──────── Provided data ────────

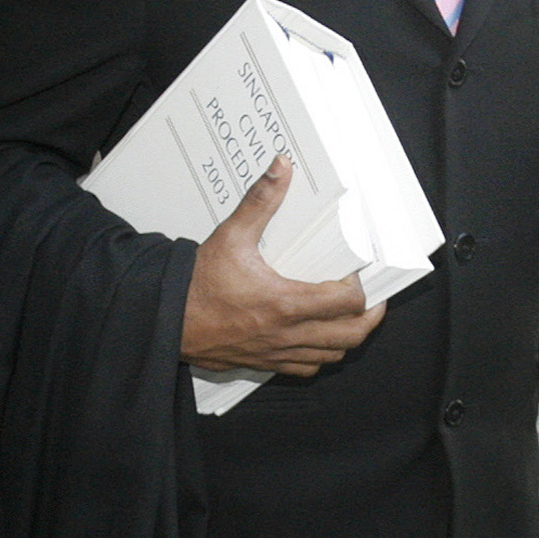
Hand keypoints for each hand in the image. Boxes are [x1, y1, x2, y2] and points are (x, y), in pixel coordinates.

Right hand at [181, 156, 384, 375]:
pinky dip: (319, 355)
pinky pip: (306, 369)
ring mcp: (277, 352)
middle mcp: (288, 333)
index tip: (352, 274)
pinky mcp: (264, 363)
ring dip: (346, 338)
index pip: (346, 302)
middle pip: (350, 335)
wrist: (165, 319)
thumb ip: (260, 201)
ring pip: (331, 355)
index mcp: (286, 302)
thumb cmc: (197, 283)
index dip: (359, 288)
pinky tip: (314, 339)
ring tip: (348, 318)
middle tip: (372, 302)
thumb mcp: (231, 235)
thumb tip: (281, 168)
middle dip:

────────

Work request: Leaving out every picture, repeat the records above exactly as they stand.

Response to the task:
Hand keypoints for each hand in the image. Boxes are [x1, y1, x2, y2] and points are (x, y), in pixel coordinates.

Right hand at [181, 156, 384, 375]:
pinky dip: (319, 355)
pinky pip: (306, 369)
ring mcp: (277, 352)
middle mcp: (288, 333)
index tip: (352, 274)
pinky mcp: (264, 363)
ring dip: (346, 338)
index pip: (346, 302)
middle pip: (350, 335)
wrist: (165, 319)
thumb ip: (260, 201)
ring pip: (331, 355)
index mcp: (286, 302)
thumb cmc: (197, 283)
index dip: (359, 288)
pinky tip: (314, 339)
ring tip: (348, 318)
middle tip: (372, 302)
thumb mcp: (231, 235)
thumb tip: (281, 168)
middle dip:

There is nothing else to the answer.